Qui aurait pensé que la pandémie aurait des effets secondaires jusque dans nos comptes de taxes ? C’est pourtant ce qui risque de se produire si le télétravail vide de manière persistante les tours de bureaux… et le budget des municipalités.

Pour avoir un aperçu de ce qui nous guette, il n’y a qu’à regarder ce qui s’est produit à Calgary, il y a quatre ans.

En 2019, les finances de la ville albertaine sont complètement détraquées à cause de la chute du prix du pétrole qui a vidé les sièges sociaux des sociétés énergétiques.

Au centre-ville, le quart des bureaux sont vacants. La baisse de valeur des 50 plus grands édifices fait perdre 135 millions de taxes municipales. Pour combler le trou, l’Hôtel de Ville hausse les taxes des PME, déjà fragilisées par le repli économique.

Face à leurs hauts cris, la Ville leur promet finalement un rabais… qui force des compressions dans les services à la population. On voit des fermetures de piscines publiques, des réductions de services dans les transports en commun et même des coupes dans les services essentiels comme les pompiers et le 911.

Une véritable hécatombe.

Le même genre de spirale malsaine risque de se produire chez nous, alors que le taux d’inoccupation au centre-ville de Montréal a plus que doublé depuis la pandémie pour atteindre 17 %, selon la firme CBRE. Ce taux pourrait grimper bien plus haut, au fur et à mesure que les entreprises renouvelleront leur bail.

Le problème est mondial. D’ici 2030, la valeur des édifices de bureaux dans les grandes villes fondra de 26 % à 42 %, prévoit la firme McKinsey. Une telle chute ferait très mal à Montréal qui compte beaucoup sur les entreprises pour boucler son budget.

À Montréal, le fardeau fiscal du secteur non résidentiel est quatre fois plus élevé (4,21) que celui du résidentiel, davantage que dans d’autres villes comme Québec (3,51), Vancouver (3,46) ou Toronto (3,36).

Pour vous donner une idée du risque qui menace Montréal, sachez qu’une baisse de 30 % de la valeur foncière des immeubles du centre-ville ferait perdre 131 millions de revenus à la Ville, selon les calculs de la Chambre de commerce du Montréal métropolitain.

Un tel trou serait beaucoup plus difficile à boucher qu’un nid-de-poule.

Déjà, les municipalités se plaignent d’être à court de financement. Jeudi, les maires des 11 plus grandes villes de la province participaient un Sommet sur la fiscalité municipale afin de préparer le terrain en vue de la renégociation du Pacte fiscal avec Québec qui vient à échéance à la fin de 2024.
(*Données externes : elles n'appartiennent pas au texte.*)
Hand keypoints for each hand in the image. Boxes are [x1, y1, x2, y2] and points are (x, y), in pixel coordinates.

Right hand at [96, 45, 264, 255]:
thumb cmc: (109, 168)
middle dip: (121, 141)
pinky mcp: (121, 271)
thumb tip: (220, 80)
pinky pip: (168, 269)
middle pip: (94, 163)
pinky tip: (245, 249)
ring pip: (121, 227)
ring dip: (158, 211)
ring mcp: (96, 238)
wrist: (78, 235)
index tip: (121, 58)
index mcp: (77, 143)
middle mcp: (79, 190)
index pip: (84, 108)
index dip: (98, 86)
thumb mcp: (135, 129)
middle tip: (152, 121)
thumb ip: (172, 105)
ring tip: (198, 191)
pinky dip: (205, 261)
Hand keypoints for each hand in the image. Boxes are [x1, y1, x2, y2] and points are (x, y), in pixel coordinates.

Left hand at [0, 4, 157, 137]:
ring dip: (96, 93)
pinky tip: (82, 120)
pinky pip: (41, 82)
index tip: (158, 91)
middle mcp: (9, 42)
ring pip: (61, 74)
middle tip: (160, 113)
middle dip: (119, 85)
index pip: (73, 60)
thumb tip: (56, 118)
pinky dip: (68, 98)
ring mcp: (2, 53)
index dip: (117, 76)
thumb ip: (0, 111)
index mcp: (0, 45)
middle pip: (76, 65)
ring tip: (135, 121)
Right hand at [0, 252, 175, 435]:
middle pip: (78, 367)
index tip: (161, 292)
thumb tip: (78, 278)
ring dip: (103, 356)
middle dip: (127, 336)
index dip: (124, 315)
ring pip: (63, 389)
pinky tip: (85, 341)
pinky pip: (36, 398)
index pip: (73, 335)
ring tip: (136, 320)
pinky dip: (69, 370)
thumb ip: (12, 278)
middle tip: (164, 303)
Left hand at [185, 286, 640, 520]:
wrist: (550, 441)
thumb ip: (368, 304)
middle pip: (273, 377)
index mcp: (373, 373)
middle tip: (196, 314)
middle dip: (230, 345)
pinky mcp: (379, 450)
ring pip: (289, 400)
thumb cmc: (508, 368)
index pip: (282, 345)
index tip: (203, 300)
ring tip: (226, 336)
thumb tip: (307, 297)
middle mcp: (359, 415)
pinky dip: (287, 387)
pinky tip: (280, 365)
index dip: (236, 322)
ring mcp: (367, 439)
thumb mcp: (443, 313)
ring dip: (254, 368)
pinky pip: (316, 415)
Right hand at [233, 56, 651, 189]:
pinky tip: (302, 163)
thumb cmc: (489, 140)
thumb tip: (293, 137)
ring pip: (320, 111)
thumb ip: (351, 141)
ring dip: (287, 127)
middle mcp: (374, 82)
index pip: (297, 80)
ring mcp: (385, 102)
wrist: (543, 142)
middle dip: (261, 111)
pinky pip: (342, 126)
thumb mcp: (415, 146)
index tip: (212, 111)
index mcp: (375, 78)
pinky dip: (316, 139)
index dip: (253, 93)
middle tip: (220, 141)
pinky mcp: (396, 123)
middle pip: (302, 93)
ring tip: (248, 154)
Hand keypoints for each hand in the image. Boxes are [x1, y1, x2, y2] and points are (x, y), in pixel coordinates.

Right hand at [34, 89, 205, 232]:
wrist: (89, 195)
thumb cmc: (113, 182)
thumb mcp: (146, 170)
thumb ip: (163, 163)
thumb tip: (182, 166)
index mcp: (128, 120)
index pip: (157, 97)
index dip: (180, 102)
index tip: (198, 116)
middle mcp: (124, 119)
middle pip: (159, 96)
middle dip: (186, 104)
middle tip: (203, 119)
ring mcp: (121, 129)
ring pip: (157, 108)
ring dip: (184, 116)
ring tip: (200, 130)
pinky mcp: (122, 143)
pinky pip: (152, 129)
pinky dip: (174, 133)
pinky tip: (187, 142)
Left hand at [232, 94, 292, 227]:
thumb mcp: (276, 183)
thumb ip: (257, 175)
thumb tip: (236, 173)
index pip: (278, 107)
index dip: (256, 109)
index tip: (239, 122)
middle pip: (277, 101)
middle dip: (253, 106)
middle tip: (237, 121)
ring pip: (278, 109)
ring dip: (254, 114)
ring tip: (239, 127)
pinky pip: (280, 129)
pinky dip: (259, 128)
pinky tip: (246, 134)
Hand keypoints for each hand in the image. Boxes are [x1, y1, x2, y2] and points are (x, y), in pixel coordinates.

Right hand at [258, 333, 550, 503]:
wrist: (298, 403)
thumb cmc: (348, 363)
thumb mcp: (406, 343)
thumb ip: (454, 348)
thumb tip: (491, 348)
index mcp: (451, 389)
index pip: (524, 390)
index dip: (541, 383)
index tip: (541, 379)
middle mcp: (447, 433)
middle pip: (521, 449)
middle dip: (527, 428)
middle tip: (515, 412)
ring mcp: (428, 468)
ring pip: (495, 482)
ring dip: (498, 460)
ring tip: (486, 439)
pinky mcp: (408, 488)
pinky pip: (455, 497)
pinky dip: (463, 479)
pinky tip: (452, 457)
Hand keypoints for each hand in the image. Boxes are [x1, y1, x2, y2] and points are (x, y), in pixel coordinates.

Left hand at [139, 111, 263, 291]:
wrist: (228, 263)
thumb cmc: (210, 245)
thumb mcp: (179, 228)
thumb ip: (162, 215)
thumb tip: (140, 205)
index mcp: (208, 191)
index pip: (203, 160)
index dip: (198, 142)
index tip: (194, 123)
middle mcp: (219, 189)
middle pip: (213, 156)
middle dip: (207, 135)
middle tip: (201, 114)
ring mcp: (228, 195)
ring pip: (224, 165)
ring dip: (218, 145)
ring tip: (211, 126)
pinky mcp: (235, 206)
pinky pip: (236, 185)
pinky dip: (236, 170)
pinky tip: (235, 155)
Or, le Sommet était à peine commencé que le premier ministre François Legault leur fermait la porte au nez, disant qu’il n’y avait « pas de marge de manœuvre à Québec ». Et vlan !

Il est vrai que Québec a déjà fait preuve de largesse dans le passé, notamment en cédant aux municipalités les revenus provenant de la croissance d’un point de TVQ ou encore en leur accordant le pouvoir d’augmenter les droits de mutation, ce qu’elles ont fait.
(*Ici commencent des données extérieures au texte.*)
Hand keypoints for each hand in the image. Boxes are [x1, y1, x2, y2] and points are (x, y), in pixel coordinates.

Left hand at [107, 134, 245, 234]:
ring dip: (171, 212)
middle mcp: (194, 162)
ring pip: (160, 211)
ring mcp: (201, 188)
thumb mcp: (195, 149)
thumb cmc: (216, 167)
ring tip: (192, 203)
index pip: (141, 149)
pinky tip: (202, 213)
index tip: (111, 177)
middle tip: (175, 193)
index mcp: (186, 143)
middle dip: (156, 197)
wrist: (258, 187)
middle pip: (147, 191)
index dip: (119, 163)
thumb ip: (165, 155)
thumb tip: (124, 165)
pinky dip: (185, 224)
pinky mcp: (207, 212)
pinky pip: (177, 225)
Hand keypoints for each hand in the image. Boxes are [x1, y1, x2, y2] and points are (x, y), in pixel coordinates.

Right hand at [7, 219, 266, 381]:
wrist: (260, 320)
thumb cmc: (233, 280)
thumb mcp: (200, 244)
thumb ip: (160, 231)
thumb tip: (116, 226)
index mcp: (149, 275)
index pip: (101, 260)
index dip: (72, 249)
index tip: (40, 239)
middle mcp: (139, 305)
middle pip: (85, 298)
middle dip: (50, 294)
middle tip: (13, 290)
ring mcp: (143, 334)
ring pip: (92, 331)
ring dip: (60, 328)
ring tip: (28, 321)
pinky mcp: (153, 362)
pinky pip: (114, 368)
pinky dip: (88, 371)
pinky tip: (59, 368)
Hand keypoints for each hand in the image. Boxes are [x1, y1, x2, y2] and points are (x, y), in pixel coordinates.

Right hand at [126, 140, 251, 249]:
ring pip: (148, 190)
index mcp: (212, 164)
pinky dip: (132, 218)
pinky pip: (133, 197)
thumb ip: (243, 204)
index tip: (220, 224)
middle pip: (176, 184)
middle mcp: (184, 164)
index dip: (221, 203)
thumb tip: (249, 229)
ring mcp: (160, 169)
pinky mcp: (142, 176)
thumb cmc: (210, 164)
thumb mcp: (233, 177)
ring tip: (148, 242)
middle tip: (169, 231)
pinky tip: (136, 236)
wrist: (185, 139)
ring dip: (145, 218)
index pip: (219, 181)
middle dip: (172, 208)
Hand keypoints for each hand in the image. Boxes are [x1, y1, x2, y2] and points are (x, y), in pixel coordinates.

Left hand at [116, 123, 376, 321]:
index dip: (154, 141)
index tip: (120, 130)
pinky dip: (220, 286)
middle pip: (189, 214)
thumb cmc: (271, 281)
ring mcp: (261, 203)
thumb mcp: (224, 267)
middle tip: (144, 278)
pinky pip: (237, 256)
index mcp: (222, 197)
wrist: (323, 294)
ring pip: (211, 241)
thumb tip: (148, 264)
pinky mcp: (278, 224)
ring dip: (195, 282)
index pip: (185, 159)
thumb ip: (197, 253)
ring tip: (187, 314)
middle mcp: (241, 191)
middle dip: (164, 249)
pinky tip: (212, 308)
Il est vrai aussi que les villes font face à des défis croissants. Ainsi, le nouveau pacte devra tenir compte du fait que les municipalités devront déployer deux milliards par année pour s’adapter aux conséquences des changements climatiques.

On ne peut pas non plus ignorer les problèmes criants de logement et d’itinérance auxquels les villes font face. Mais ces enjeux, ce sont beaucoup les organismes communautaires qui s’en occupent à bout de bras sur le terrain, avec une rémunération bien inférieure à celle des employés municipaux. Ce sont donc eux qui devraient obtenir davantage de financement récurrent de Québec, en priorité.

Cela permettra aux municipalités de gérer leurs finances serrées, en se concentrant sur leurs missions de base et en investissant en technologie pour en faire plus avec moins.

Si les villes sont à court d’argent, rien ne les empêche d’utiliser les généreux pouvoirs de taxation qu’elles ont obtenus ces dernières années, mais qui restent sous-utilisés.

Par exemple, elles pourraient diversifier leurs sources de revenus en faisant appel à l’écofiscalité, comme plusieurs villes ontariennes qui taxent les surfaces imperméables, ces mers d’asphalte ou de béton qui empêchent l’absorption de la pluie et accentuent les inondations.

Mais au lieu d’augmenter le fardeau fiscal des contribuables qui sont déjà parmi les plus taxés en Amérique du Nord, les villes devraient miser sur la croissance économique pour augmenter leurs revenus. Attirer des entreprises pour relancer les centres-villes qui battent de l’aile. Densifier les quartiers autour des transports collectifs pour loger davantage de résidants.

Voilà des pistes pour relancer une spirale positive pour les villes.